* **What you will do**
**a)** From the article on India's nuclear doctrine, write out the passage from "The nuclear doctrine" up to and including "not spelt out.".
**b)** In the article on India's nuclear doctrine, what is the name of Pakistan's tactical nuclear weapon?

*** Selected excerpt

Will Modi relook at ‘massive’ retaliation in India’s nuclear doctrine?

The nuclear doctrine review, which will likely be initiated soon by the new government in accordance with its promises in its manifesto, is an opportunity. India’s nuclear doctrine promises ‘massive’ nuclear retaliation in case of enemy nuclear first use against India or its forces anywhere.  What exactly is ‘massive’ is not spelt out.
There are three versions of ‘massive’. One is the Cold War version which meant ‘assured destruction’ of the enemy, defined in terms of damage and casualties. The second is counter-value targeting, counter value being an euphemism for city busting. In this case, even a single bomb on an urban centre can be considered a disaster of ‘massive’ proportions. The third is brought on by the need to preserve oneself from counter retaliation in kind. This would entail reducing the enemy’s capability for nuclear retaliation.
The difficulty with this is that the alternatives offered make it appear as though nuclear war is fightable. Therefore, such alternatives do not find discussion in peace literature, which in turn restricts itself unduly to discussion of the abolition of nuclear weapons. While that is undoubtedly a useful thrust, abolition may be distant yet and there could well be radioactive mushrooms sprouting prior to that happening.
It is another matter that once the mushroom clouds blot out the sun, the dream of nuclear weapons abolition will be brought considerably closer. However, it may be too late then. Therefore, there is a need for the peace movement to also engage with nuclear doctrines that states think up.
Since India is now poised to think its doctrine afresh, peaceniks must vet the doctrine even if their instincts tell them that getting rid of the weapons is the best direction to go. It is in this spirit that this article discusses nuclear doctrine. There are rational alternatives.
Let’s begin with the Cold War interpretation of ‘massive’. Thinking on these lines, best voiced by George Fernandes when he was defence minister, has it that Pakistan would be ‘finished’ in case it used nuclear weapons. His army chief said that it would no longer be in a position to continue in the fight. Hardliners talk of obliterating Pakistani recovery capability as a state and society. A calculation has it that reducing six to ten cities to dust will be enough.
The second interpretation is city busting. In this a city or two less will surely put rationality back into the minds of Pakistani nuclear decision makers. Knowing that there are more cities that India could take out and that it has the means to do so, Pakistanis may throw in the nuclear towel. This risks Pakistani counter retaliation in like mode, a city for a city in light with the literalist Quranic interpretation that surely is not lost on Pakistan’s army controlling the nuclear trigger: a tooth for a tooth.   
In most scenarios of nuclear use, Pakistan is depicted as relying on its tactical nuclear weapon, the Nasr, for achieving a strategic purpose. It could use this against advancing Indian military columns on its own territory with an aim of ‘asymmetric escalation’ (Vipin Narang) of the conflict, in part to catalyse conflict termination by intervention of the alarmed international community. In this case, if India was to take out a Pakistani city or two, with the aim of in-conflict deterrence and to avenge itself, it would constitute escalation in itself, a move from military to civilian targets.

******
*** Records

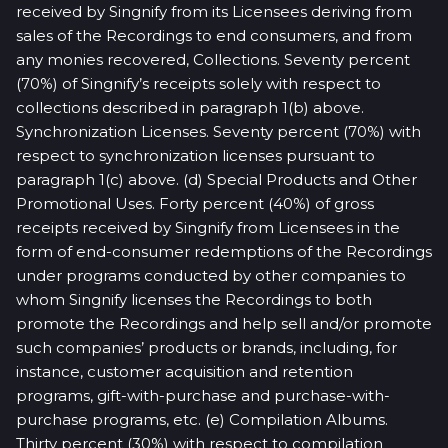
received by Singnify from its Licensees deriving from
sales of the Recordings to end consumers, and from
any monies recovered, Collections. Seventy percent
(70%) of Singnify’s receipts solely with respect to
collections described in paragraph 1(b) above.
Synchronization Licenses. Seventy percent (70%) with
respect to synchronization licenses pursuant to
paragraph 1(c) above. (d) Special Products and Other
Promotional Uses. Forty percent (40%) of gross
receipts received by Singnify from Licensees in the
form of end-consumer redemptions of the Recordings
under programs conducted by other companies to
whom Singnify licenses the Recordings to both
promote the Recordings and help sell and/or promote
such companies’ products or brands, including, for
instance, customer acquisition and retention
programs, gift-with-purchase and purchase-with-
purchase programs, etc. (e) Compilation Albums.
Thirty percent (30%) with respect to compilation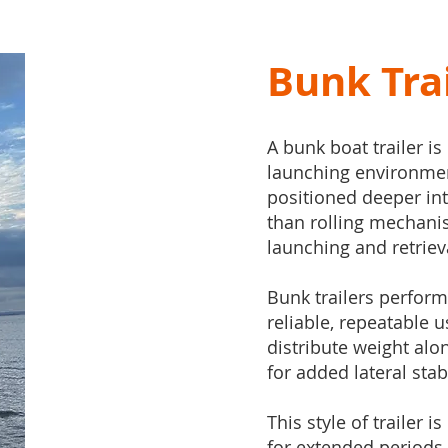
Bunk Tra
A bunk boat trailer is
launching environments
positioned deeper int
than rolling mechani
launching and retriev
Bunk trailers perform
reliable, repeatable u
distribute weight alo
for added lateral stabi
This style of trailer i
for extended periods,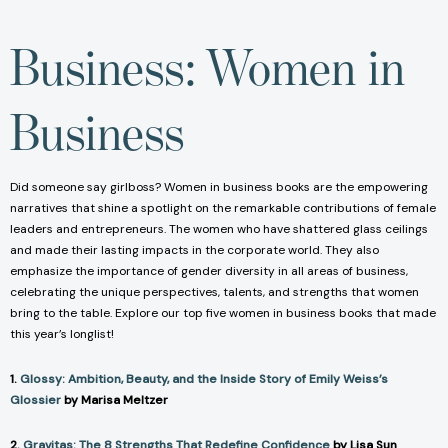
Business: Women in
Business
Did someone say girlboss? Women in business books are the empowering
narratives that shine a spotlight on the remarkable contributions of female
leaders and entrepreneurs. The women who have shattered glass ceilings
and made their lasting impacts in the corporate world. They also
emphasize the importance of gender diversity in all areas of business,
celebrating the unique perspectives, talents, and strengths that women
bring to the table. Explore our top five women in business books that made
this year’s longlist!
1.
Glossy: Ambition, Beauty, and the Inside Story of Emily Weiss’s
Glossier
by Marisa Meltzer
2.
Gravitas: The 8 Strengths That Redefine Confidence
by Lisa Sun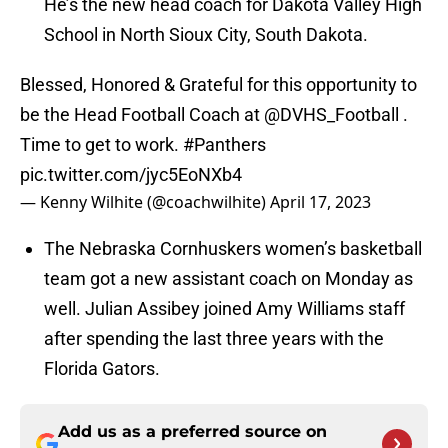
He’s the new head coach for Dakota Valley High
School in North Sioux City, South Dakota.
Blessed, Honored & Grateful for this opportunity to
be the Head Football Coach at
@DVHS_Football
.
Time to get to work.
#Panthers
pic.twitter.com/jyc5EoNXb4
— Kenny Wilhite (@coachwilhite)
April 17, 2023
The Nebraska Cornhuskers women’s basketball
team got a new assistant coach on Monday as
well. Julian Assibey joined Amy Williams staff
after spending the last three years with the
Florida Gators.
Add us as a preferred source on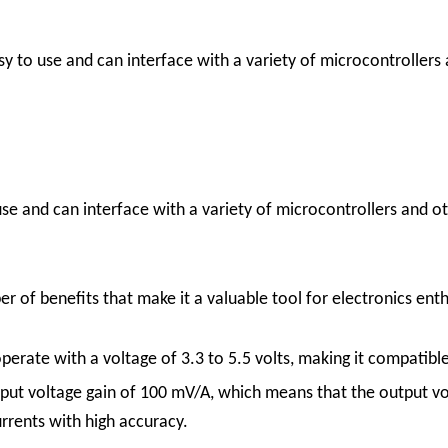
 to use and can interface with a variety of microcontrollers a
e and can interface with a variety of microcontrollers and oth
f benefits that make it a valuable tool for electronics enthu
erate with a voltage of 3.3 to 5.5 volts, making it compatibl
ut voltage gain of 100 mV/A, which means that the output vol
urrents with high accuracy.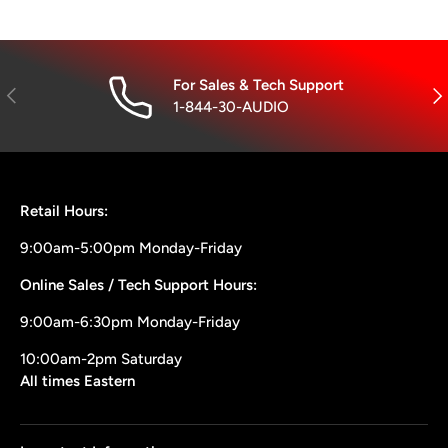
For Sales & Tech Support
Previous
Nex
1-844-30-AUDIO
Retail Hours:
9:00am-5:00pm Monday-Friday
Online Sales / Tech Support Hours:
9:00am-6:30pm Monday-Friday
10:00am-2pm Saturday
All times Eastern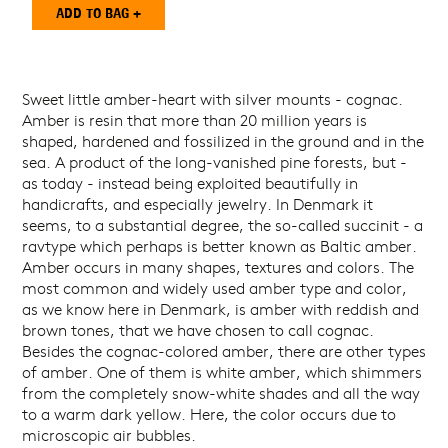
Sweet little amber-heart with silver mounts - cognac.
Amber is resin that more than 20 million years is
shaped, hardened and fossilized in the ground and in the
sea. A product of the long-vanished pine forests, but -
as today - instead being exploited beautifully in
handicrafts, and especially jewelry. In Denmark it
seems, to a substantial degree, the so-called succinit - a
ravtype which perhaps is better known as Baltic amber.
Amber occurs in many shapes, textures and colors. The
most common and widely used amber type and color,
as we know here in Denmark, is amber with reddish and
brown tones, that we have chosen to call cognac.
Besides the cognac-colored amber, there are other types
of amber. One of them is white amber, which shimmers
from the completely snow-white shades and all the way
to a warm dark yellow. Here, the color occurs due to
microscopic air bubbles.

******

* **Task solutions**
**a)**
The nuclear doctrine review, which will likely be initiated soon by the new government in accordance with its promises in its manifesto, is an opportunity. India’s nuclear doctrine promises ‘massive’ nuclear retaliation in case of enemy nuclear first use against India or its forces anywhere.  What exactly is ‘massive’ is not spelt out.

**b)** The Nasr.